Update December 12th

Progress: 90% done Survey_on_PKC_ATitu (1).pdf

Still needs to happen:

• spell checking
• proper formatting
• write evaluation and conclusion sections
• add references (basically all papers linked in this issue, and then some)

[synctext]

Think of more advanced taxonomy table please Table 1: Solution evaluation table. Ready for grading next meeting ??? :monocle_face:

Lacks an analysis: why are we failing for 53 years? Brainstorm

1. Diverse user needs. No single universal solution. No solution portfolio for various usage patterns.
2. Lack of usability. Too technical tools. Inherent complexity and nobody invested in a solution.
3. Certificate authority approach works for webservers and TLS. However, evolutionary dead end for consumers. Too complex architecture, too demanding for key management, too difficult to use for normal people (requires at least a bsc in computer science).

Please investigate if you agree with my analysis:

• ownership. Owning the digital identity of your users yields profit. User lock-in in your ecosystem, it all starts with identity. Passwords mean you own your identity versus cloud-based identity
• ownership of the infrastructure. Your 2.5 Required Infrastructure does not mention any profit motive. Big Tech seeks out durable monopolies to extract profit? See courtcase outcome today of Google versus Epic games :monocle_face:
• PKI lacks profit. No business incentive for creating this infrastructure. Unacceptable uncertain return-on-investment. See the keybase story, it failed. Possibly a loss-making public infrastructure paid by government (as EBSI in EU). Keybase alternatives.
• Check that you are you! Authentication is merely 1 of 4 security requirements. Would promote that to cardinal goal of PKI, others are secondary requirements. Possibly delete all section 1 and 2 text. Replace with storyline that has authentication at the core.
• {repeating} What problem does it solve??? full chapter

{discussed thesis options, beside 100% contract; 1 course left}

[tudatt]

9th January: Survey_on_PKC_ATitu (1)-1.pdf

[synctext]

From 12Dec - 9Jan not much progress was made. Only few lines added. Hopefully you can make more progress next sprint. (brainstorm) Making storyline more complex and wrap-up.
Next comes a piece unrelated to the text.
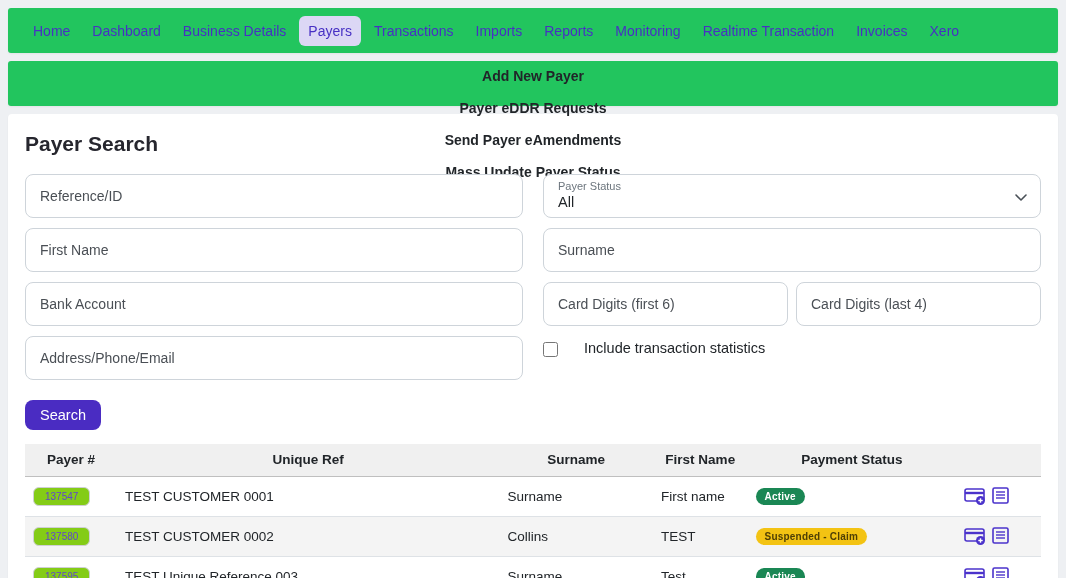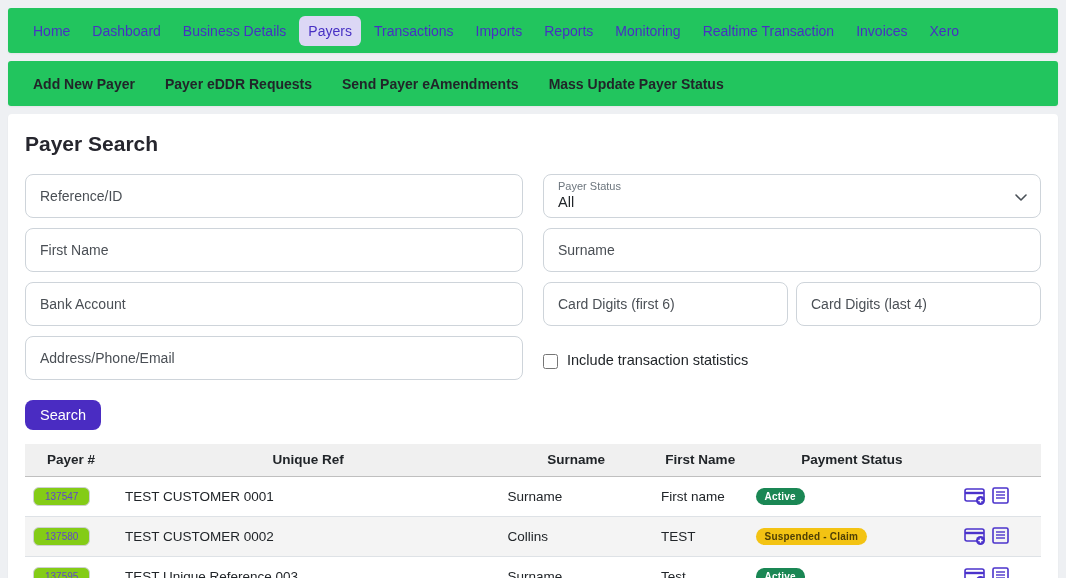"Add New Payer" .subnav { flex-direction: none -> column; gap: 12px -> 2px }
Authenticate to your friends, e-commerce website, government, or the company you work for.

• mature storyline
• add latest development like Touch ID

[tudatt]

54 years of evolution survey.pdf

Final version of literature survey - ready for grading.

[synctext]

• Contains all this information, nice overview of 54 years.
• The writing itself and the organisation could be much polished.
• No figures and no architectural pictures
• Clear example is the passkeys
  • incorrect organisation, section with single subsection. 3.5.1 Passwordless and FIDO Alliance
  • hidden that passkeys represent a significant advancement for usability
  • hidden that you think this standard will be dominant
  • hidden if this solve PKI after 54 years
  • hidden that it requires the fingerprint of the users. All the user needs to do is to provide their fingerprint (or any form of biometric authentication the device supports) or device password, when prompted for it.